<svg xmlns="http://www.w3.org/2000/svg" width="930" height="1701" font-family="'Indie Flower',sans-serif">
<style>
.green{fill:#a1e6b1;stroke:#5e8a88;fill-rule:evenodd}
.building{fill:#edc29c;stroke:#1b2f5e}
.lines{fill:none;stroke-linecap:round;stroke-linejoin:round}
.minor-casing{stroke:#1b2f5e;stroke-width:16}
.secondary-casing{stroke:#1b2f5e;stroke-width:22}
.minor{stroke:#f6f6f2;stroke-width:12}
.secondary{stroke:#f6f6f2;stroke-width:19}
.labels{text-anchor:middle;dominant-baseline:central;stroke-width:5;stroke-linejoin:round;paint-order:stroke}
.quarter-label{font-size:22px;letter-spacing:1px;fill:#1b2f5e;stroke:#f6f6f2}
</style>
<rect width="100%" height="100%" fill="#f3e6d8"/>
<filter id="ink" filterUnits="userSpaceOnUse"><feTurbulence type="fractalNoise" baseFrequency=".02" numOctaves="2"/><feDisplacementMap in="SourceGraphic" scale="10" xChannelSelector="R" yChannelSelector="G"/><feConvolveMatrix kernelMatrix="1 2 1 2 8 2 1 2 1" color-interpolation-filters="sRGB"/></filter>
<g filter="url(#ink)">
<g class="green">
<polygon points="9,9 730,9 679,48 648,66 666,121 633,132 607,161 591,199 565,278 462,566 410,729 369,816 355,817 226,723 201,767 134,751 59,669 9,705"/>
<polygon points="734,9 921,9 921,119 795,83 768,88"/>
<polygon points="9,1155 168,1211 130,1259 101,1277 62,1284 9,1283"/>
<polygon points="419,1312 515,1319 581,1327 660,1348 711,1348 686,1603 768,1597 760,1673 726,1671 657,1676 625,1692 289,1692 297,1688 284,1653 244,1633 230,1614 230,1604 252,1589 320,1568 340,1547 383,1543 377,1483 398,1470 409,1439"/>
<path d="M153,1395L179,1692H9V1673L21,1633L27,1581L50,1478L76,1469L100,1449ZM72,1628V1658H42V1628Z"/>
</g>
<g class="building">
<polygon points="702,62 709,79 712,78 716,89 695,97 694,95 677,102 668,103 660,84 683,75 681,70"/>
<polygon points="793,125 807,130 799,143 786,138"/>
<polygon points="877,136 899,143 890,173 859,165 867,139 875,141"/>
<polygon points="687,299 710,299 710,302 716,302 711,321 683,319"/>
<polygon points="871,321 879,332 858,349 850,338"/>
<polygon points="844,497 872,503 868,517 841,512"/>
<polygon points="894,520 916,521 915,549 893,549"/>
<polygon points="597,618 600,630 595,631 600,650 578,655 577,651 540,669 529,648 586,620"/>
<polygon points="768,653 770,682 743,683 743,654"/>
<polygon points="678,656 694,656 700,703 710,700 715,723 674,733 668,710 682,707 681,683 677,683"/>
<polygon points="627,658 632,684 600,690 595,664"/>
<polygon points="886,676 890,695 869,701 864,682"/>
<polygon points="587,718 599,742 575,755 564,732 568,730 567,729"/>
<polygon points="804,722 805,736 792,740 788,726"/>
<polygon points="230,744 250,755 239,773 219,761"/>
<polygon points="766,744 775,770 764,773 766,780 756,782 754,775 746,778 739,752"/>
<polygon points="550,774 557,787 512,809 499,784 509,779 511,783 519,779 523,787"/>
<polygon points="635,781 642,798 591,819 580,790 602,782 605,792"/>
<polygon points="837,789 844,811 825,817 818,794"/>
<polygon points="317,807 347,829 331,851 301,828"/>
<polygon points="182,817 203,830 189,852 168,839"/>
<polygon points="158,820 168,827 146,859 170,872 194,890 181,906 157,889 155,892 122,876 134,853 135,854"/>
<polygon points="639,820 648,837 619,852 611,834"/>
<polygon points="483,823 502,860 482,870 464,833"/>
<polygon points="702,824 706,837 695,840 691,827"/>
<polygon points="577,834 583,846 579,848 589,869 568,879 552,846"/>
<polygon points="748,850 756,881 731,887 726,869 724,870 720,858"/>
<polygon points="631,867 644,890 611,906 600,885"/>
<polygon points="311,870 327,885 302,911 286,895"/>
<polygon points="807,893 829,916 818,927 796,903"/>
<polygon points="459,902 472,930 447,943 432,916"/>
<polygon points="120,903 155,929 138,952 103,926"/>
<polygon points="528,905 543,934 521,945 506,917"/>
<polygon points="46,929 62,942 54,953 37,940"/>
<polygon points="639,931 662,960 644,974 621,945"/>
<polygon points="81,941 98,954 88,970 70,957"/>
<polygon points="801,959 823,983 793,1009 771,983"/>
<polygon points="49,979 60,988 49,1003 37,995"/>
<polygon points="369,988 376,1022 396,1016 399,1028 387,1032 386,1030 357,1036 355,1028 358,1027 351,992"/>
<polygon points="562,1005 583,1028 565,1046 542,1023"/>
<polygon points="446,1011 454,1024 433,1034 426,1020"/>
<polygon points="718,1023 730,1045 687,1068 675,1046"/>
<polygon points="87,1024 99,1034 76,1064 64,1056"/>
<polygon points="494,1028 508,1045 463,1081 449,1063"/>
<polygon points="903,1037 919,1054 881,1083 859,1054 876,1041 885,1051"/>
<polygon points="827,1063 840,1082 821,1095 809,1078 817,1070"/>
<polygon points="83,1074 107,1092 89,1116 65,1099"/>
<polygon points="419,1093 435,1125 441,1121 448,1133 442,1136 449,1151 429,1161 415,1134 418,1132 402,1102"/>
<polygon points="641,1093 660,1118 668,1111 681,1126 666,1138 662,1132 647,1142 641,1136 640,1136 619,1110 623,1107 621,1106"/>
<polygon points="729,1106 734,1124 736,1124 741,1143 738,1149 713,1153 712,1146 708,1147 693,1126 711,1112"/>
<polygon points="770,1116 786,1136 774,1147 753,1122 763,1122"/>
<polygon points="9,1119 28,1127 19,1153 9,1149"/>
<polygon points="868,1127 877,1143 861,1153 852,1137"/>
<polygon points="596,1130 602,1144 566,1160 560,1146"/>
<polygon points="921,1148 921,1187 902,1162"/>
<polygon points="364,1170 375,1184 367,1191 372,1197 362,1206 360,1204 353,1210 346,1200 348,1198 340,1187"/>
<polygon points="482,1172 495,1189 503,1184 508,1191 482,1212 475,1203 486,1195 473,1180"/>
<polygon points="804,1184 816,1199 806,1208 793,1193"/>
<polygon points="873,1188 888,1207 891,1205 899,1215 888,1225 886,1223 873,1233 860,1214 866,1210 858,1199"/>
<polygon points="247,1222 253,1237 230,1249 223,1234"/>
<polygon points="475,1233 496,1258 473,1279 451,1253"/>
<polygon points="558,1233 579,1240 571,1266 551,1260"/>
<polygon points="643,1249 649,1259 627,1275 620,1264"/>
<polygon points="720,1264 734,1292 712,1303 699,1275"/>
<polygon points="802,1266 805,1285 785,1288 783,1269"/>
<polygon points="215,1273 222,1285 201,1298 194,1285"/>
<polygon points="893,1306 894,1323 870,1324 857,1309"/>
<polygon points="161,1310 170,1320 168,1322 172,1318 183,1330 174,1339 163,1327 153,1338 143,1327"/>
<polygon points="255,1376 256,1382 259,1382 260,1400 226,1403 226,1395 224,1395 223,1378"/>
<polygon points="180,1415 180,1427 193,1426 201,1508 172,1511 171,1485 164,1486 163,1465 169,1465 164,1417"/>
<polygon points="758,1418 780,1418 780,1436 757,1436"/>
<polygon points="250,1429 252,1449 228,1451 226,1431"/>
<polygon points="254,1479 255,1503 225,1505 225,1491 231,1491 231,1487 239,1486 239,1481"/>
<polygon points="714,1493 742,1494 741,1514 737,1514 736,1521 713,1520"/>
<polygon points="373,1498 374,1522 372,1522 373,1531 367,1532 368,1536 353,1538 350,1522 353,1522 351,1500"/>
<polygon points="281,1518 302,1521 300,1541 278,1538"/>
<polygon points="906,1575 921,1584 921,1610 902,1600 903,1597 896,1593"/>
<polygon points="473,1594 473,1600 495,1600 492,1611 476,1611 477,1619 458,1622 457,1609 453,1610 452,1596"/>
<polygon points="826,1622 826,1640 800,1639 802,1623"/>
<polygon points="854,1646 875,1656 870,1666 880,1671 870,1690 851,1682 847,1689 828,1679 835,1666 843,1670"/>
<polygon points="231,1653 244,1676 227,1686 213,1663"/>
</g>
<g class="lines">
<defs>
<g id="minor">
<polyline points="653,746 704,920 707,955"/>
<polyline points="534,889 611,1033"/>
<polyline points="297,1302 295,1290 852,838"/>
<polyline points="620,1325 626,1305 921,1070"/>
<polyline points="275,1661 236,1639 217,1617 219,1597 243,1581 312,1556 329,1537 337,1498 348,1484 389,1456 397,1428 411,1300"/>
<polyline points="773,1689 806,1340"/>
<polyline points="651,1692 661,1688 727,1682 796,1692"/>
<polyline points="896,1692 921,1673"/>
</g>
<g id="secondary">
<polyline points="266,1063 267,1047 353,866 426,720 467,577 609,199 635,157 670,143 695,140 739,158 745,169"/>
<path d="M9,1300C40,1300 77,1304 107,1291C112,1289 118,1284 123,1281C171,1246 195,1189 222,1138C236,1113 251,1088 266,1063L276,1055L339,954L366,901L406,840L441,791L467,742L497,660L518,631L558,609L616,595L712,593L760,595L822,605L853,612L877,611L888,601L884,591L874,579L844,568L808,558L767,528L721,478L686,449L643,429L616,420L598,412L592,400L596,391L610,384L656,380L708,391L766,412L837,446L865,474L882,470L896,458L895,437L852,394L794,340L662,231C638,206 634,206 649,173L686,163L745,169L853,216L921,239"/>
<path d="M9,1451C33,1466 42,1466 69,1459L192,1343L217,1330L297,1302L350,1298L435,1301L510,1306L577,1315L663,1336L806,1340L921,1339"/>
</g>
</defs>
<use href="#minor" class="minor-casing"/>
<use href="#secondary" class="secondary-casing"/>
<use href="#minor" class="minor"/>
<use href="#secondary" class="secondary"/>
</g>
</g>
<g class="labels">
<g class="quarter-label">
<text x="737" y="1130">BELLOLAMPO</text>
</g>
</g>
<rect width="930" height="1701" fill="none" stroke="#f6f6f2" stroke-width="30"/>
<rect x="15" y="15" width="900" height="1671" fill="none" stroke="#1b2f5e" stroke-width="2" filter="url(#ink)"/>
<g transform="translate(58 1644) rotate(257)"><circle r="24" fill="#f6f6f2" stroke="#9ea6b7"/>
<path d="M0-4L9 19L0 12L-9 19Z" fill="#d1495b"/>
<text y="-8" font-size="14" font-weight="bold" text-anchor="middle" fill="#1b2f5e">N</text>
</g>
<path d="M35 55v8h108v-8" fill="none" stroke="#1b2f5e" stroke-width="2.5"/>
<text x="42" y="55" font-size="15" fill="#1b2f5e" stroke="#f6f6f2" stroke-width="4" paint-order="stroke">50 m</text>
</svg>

• What to do: After reading through the material, report every line that holds "casing".

• Solved exercise:
.minor-casing{stroke:#1b2f5e;stroke-width:16}
.secondary-casing{stroke:#1b2f5e;stroke-width:22}
<use href="#minor" class="minor-casing"/>
<use href="#secondary" class="secondary-casing"/>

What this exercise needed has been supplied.